Altro organista di rilievo fu Richard «Groove» Holmes, dotato di una personalità massiccia e di un temperamento effervescente. L’avvento del geniale Larry Young, che apre al jazz modale e al jazz-rock, metterà la parola «fine» alla gloriosa stagione dell’organo. Il soul jazz ebbe, tra le sue figure di spicco, due chitarristi: Kenny Burrell e lo sfortunato Grant Green (4). L’impressionante numero di registrazioni che li vede in veste di accompagnatori (ma anche di leader) è indice di quanto fossero amati nell’ambiente musicale. Coetanei, Green e Burrell partivano da una forte premessa comune – la perfetta padronanza del blues – ma poi si muovevano in modo differente: il primo sviluppava gli assolo usando note singole, mentre il secondo li articolava anche con l’uso di accordi. Inoltre, nella lirica e misurata chitarra di Burrell palpitavano la classicità, il bebop, Duke Ellington, mentre Green era tentato da caute sperimentazioni (ai suoi dischi parteciparono figure allora d’avanguardia, come McCoy Tyner, Herbie Hancock, Elvin Jones, Joe Henderson, Bobby Hutcherson e Larry Young). Insomma, due giganti della chitarra, come attestano le registrazioni effettuate tra la fine degli anni Cinquanta e la metà dei Sessanta, nessuna delle quali delude.
Gran parte degli hard boppers ha prima o poi inserito nella propria produzione brani soul, ma si trattò di esperienze occasionali (e per ricordarle occorrerebbe molto spazio). Neppure fuori dalla cerchia dell’hard bop sono mancati jazzisti vicini alla filosofia soul. Il richiamo alle radici si ritrova in alcuni dischi di Charles Mingus («Mingus Oh Yeah» e soprattutto «Blues And Roots») e in molti di Roland Kirk: ma in questi lavori – ecco la differenza – il ritmo non è rudimentale come nel soul jazz. Lo stesso si può dire di Milt Jackson, che nella sua produzione esterna al Modern Jazz Quartet si è avvicinato molto al soul jazz, come nei dischi del 1957-58 «Plenty, Plenty Soul» (con Horace Silver), «Soul Brothers» e «Soul Meeting» (contitolare di entrambi Ray Charles), e «Memphis Jackson» (1969), disco soul (tra venature pop) con l’orchestra di Ray Brown.
In definitiva, il soul jazz ha rappresentato una corrente a basso contenuto drammatico. Dopo gli eccessi del bebop, essa ha cercato di introdurre nel jazz un positive thinking basato sulla gioia di sentirsi scaldati e ben protetti dal ricco lascito spirituale ed estetico degli avi. Che poi, al di là di questa gioia, non pochi fra i soul men fossero schiavi dell’alcol o della droga (in alcuni casi fino a morte prematura) non significa nulla: si trattava, come suol dirsi, di un segno dei tempi.

## COMPITO DA SVOLGERE
Secondo il brano, in che modo Grant Green sviluppava gli assolo? Per svolgere il compito i dati non sono necessari.

Dati raccolti:
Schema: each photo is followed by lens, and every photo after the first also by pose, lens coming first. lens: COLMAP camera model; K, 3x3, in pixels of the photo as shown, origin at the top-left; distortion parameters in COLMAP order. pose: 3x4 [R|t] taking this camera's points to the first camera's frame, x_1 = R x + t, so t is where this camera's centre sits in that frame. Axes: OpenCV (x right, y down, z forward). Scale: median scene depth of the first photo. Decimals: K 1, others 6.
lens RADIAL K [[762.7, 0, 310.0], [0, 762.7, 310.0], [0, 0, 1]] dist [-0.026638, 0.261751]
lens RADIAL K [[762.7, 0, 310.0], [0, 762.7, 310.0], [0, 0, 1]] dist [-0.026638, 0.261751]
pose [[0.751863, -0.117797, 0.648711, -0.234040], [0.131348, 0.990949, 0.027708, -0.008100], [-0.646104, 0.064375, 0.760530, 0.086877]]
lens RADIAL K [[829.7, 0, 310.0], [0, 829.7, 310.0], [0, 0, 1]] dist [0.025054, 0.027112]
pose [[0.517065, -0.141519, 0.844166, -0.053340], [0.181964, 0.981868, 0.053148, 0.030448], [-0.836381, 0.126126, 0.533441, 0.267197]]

## LA TUA SOLUZIONE
Li sviluppava usando note singole.